Фото: Алексей Гусев.
Надо сказать, такая рыбалка очень затягивает. Даже несмотря на то что это был не скрей, а местная форма трески, активную ловлю с постоянными подъемами сильной рыбы в лодку, с бесконечным смыванием крови и слизи с палубы, с радостными возгласами и детским любопытством «а как дела у соседа?» — такую ловлю мы прекратить никак не могли.
Но чувство пресыщения такой рыбалкой все же пришло, причем так же быстро, как овладевший нами азарт. И Видар, который до этого был непосредственным участником ловли и с горящими глазами то помогал кому-то снять с крючков пилькера рыбу, то перевязывал блесны, то окатывал водой палубу, откинулся в кресле у штурвала и предложил перейти ближе к выходу из фъорда в открытое море, а заодно перекусить на воде.

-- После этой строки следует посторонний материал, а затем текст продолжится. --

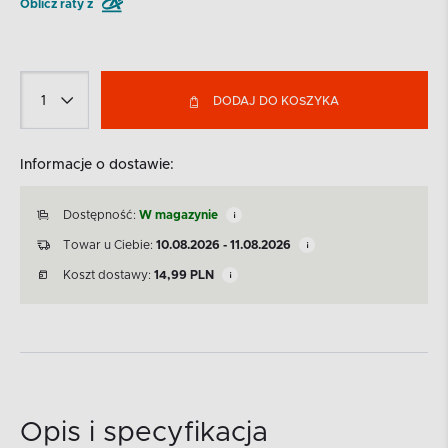
Oblicz raty z
DODAJ DO KOSZYKA
Informacje o dostawie:
Dostępność:
W magazynie
Towar u Ciebie:
10.08.2026 - 11.08.2026
Koszt dostawy:
14,99
PLN
Opis i specyfikacja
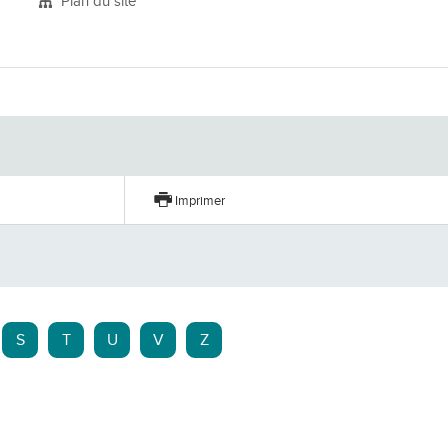
Plan du site
er
Imprimer
S
T
U
V
Z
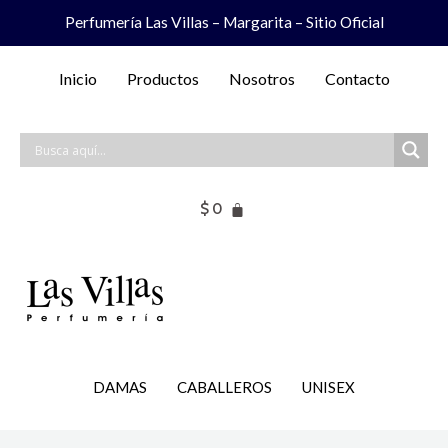
Ir
Perfumería Las Villas – Margarita – Sitio Oficial
al
contenido
Inicio
Productos
Nosotros
Contacto
$
0
DAMAS
CABALLEROS
UNISEX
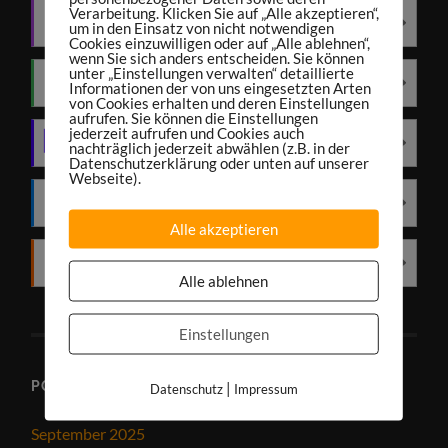
Verarbeitung. Klicken Sie auf „Alle akzeptieren“,
Apple Podcasts
um in den Einsatz von nicht notwendigen
Cookies einzuwilligen oder auf „Alle ablehnen“,
wenn Sie sich anders entscheiden. Sie können
unter „Einstellungen verwalten“ detaillierte
Spotify
Informationen der von uns eingesetzten Arten
von Cookies erhalten und deren Einstellungen
aufrufen. Sie können die Einstellungen
jederzeit aufrufen und Cookies auch
Amazon Music
nachträglich jederzeit abwählen (z.B. in der
Datenschutzerklärung oder unten auf unserer
Webseite).
Deezer
Alle akzeptieren
RSS
Alle ablehnen
Einstellungen
PODCAST-ARCHIV
|
Datenschutz
Impressum
September 2025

После пары чашек крепкого чая с бутербродами наши
мысли окончательно успокоились, и, трезво оценив выловленную рыбу, мы единодушно решили, что ловить хватит, а вот попробовать поискать скрея — хорошая идея. Но хорошая идея почти провалилась. Море, основательно раскаченное штормом, еще не успокоилось и встретило нас крупной зыбью.
Будь Видар один, он бы смело пошел прочь от берега, не обращая внимания на волну, но он был не один, поэтому, поболтавшись на морской зыби минут 15–20 и вдоволь насытившись продольно-диагонально-поперечной и бог знает какой еще качкой, мы благоразумно вернулись под защиту береговой линии, где еще в течение часа, останавливаясь в местах, ведомых только Видару, безуспешно пытались нащупать косяки скрея. Возвращение на базу велось под разговоры о том, как мы будем обрабатывать пойманную рыбу и что из нее приготовим на ужин.
Фото: Алексей Гусев.
Это сейчас, по прошествии нескольких месяцев, я понимаю, что главным режиссером, сценаристом и продюсером нашего морского приключения был Карлстад. И, надо признать, погода ему в этом неплохо помогала. У нас оставался один плановый день рыбалки, а скрея мы так и не видели.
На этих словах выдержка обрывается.